(Records from a data collection)
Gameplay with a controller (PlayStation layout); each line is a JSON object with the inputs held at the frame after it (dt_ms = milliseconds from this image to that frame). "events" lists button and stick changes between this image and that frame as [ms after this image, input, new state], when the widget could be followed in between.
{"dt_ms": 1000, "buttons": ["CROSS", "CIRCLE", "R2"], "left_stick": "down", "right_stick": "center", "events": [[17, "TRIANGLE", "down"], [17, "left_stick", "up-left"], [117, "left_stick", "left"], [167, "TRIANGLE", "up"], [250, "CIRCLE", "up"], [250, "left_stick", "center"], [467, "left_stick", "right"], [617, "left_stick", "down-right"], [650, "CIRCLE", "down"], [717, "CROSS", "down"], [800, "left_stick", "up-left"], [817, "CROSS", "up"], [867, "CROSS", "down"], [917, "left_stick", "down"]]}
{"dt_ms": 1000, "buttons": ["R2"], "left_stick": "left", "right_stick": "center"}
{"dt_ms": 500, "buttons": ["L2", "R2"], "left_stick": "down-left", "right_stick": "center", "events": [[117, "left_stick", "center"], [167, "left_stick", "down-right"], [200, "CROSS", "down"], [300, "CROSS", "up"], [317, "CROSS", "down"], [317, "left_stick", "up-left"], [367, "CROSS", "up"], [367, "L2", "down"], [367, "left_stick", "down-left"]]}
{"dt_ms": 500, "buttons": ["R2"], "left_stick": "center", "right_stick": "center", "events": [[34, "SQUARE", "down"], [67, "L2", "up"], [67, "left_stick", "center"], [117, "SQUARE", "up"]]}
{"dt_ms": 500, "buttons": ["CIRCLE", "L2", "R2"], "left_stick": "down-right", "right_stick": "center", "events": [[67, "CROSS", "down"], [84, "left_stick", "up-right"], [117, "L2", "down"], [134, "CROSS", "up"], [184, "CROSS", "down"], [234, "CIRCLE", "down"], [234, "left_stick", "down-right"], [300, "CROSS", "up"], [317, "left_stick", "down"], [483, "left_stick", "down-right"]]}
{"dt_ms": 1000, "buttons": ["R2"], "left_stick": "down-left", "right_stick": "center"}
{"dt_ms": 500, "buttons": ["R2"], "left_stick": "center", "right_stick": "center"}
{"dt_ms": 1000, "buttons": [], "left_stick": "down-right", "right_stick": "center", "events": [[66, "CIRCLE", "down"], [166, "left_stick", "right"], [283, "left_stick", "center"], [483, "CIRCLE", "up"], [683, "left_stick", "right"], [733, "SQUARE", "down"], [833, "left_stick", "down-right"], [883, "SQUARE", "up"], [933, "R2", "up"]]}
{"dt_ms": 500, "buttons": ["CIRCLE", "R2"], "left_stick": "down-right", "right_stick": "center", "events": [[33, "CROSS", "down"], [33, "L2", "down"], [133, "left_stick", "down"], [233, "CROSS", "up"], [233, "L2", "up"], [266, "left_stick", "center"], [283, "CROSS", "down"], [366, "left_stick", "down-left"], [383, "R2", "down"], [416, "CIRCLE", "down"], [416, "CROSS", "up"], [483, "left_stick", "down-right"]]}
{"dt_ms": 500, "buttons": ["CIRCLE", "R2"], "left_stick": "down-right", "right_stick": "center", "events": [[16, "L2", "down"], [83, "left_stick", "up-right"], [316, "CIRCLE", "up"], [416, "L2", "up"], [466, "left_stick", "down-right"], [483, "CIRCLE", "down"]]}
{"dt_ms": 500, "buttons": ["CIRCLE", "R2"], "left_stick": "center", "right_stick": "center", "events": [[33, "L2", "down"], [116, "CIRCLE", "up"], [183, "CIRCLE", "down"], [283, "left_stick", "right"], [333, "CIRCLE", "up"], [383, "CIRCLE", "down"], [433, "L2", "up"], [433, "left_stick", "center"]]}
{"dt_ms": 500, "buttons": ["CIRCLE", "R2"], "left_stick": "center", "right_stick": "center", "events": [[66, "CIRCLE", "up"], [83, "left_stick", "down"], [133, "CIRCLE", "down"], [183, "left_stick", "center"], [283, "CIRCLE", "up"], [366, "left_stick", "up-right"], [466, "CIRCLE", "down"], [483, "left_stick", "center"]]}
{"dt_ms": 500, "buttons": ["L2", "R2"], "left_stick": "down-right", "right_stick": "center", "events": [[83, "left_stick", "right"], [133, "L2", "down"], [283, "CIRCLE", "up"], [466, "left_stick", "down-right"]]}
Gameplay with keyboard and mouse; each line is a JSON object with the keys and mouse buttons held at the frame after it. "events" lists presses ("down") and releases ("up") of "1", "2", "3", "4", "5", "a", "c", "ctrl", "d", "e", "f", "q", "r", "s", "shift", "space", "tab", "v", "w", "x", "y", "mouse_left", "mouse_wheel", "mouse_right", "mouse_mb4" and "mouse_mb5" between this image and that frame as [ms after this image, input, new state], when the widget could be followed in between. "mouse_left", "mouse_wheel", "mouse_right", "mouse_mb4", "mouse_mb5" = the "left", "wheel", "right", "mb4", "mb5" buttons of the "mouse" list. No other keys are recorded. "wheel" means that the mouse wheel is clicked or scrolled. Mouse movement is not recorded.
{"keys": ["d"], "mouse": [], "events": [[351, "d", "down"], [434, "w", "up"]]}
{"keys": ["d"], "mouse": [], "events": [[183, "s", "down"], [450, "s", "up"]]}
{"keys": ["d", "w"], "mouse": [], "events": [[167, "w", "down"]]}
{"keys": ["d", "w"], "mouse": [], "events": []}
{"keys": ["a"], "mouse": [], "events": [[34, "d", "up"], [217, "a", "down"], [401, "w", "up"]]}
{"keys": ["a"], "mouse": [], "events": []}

What to produce
Please copy out the records exactly as they appear.

Solution to this problem
Gameplay with a controller (PlayStation layout); each line is a JSON object with the inputs held at the frame after it (dt_ms = milliseconds from this image to that frame). "events" lists button and stick changes between this image and that frame as [ms after this image, input, new state], when the widget could be followed in between.
{"dt_ms": 1000, "buttons": ["CROSS", "CIRCLE", "R2"], "left_stick": "down", "right_stick": "center", "events": [[17, "TRIANGLE", "down"], [17, "left_stick", "up-left"], [117, "left_stick", "left"], [167, "TRIANGLE", "up"], [250, "CIRCLE", "up"], [250, "left_stick", "center"], [467, "left_stick", "right"], [617, "left_stick", "down-right"], [650, "CIRCLE", "down"], [717, "CROSS", "down"], [800, "left_stick", "up-left"], [817, "CROSS", "up"], [867, "CROSS", "down"], [917, "left_stick", "down"]]}
{"dt_ms": 1000, "buttons": ["R2"], "left_stick": "left", "right_stick": "center"}
{"dt_ms": 500, "buttons": ["L2", "R2"], "left_stick": "down-left", "right_stick": "center", "events": [[117, "left_stick", "center"], [167, "left_stick", "down-right"], [200, "CROSS", "down"], [300, "CROSS", "up"], [317, "CROSS", "down"], [317, "left_stick", "up-left"], [367, "CROSS", "up"], [367, "L2", "down"], [367, "left_stick", "down-left"]]}
{"dt_ms": 500, "buttons": ["R2"], "left_stick": "center", "right_stick": "center", "events": [[34, "SQUARE", "down"], [67, "L2", "up"], [67, "left_stick", "center"], [117, "SQUARE", "up"]]}
{"dt_ms": 500, "buttons": ["CIRCLE", "L2", "R2"], "left_stick": "down-right", "right_stick": "center", "events": [[67, "CROSS", "down"], [84, "left_stick", "up-right"], [117, "L2", "down"], [134, "CROSS", "up"], [184, "CROSS", "down"], [234, "CIRCLE", "down"], [234, "left_stick", "down-right"], [300, "CROSS", "up"], [317, "left_stick", "down"], [483, "left_stick", "down-right"]]}
{"dt_ms": 1000, "buttons": ["R2"], "left_stick": "down-left", "right_stick": "center"}
{"dt_ms": 500, "buttons": ["R2"], "left_stick": "center", "right_stick": "center"}
{"dt_ms": 1000, "buttons": [], "left_stick": "down-right", "right_stick": "center", "events": [[66, "CIRCLE", "down"], [166, "left_stick", "right"], [283, "left_stick", "center"], [483, "CIRCLE", "up"], [683, "left_stick", "right"], [733, "SQUARE", "down"], [833, "left_stick", "down-right"], [883, "SQUARE", "up"], [933, "R2", "up"]]}
{"dt_ms": 500, "buttons": ["CIRCLE", "R2"], "left_stick": "down-right", "right_stick": "center", "events": [[33, "CROSS", "down"], [33, "L2", "down"], [133, "left_stick", "down"], [233, "CROSS", "up"], [233, "L2", "up"], [266, "left_stick", "center"], [283, "CROSS", "down"], [366, "left_stick", "down-left"], [383, "R2", "down"], [416, "CIRCLE", "down"], [416, "CROSS", "up"], [483, "left_stick", "down-right"]]}
{"dt_ms": 500, "buttons": ["CIRCLE", "R2"], "left_stick": "down-right", "right_stick": "center", "events": [[16, "L2", "down"], [83, "left_stick", "up-right"], [316, "CIRCLE", "up"], [416, "L2", "up"], [466, "left_stick", "down-right"], [483, "CIRCLE", "down"]]}
{"dt_ms": 500, "buttons": ["CIRCLE", "R2"], "left_stick": "center", "right_stick": "center", "events": [[33, "L2", "down"], [116, "CIRCLE", "up"], [183, "CIRCLE", "down"], [283, "left_stick", "right"], [333, "CIRCLE", "up"], [383, "CIRCLE", "down"], [433, "L2", "up"], [433, "left_stick", "center"]]}
{"dt_ms": 500, "buttons": ["CIRCLE", "R2"], "left_stick": "center", "right_stick": "center", "events": [[66, "CIRCLE", "up"], [83, "left_stick", "down"], [133, "CIRCLE", "down"], [183, "left_stick", "center"], [283, "CIRCLE", "up"], [366, "left_stick", "up-right"], [466, "CIRCLE", "down"], [483, "left_stick", "center"]]}
{"dt_ms": 500, "buttons": ["L2", "R2"], "left_stick": "down-right", "right_stick": "center", "events": [[83, "left_stick", "right"], [133, "L2", "down"], [283, "CIRCLE", "up"], [466, "left_stick", "down-right"]]}
Gameplay with keyboard and mouse; each line is a JSON object with the keys and mouse buttons held at the frame after it. "events" lists presses ("down") and releases ("up") of "1", "2", "3", "4", "5", "a", "c", "ctrl", "d", "e", "f", "q", "r", "s", "shift", "space", "tab", "v", "w", "x", "y", "mouse_left", "mouse_wheel", "mouse_right", "mouse_mb4" and "mouse_mb5" between this image and that frame as [ms after this image, input, new state], when the widget could be followed in between. "mouse_left", "mouse_wheel", "mouse_right", "mouse_mb4", "mouse_mb5" = the "left", "wheel", "right", "mb4", "mb5" buttons of the "mouse" list. No other keys are recorded. "wheel" means that the mouse wheel is clicked or scrolled. Mouse movement is not recorded.
{"keys": ["d"], "mouse": [], "events": [[351, "d", "down"], [434, "w", "up"]]}
{"keys": ["d"], "mouse": [], "events": [[183, "s", "down"], [450, "s", "up"]]}
{"keys": ["d", "w"], "mouse": [], "events": [[167, "w", "down"]]}
{"keys": ["d", "w"], "mouse": [], "events": []}
{"keys": ["a"], "mouse": [], "events": [[34, "d", "up"], [217, "a", "down"], [401, "w", "up"]]}
{"keys": ["a"], "mouse": [], "events": []}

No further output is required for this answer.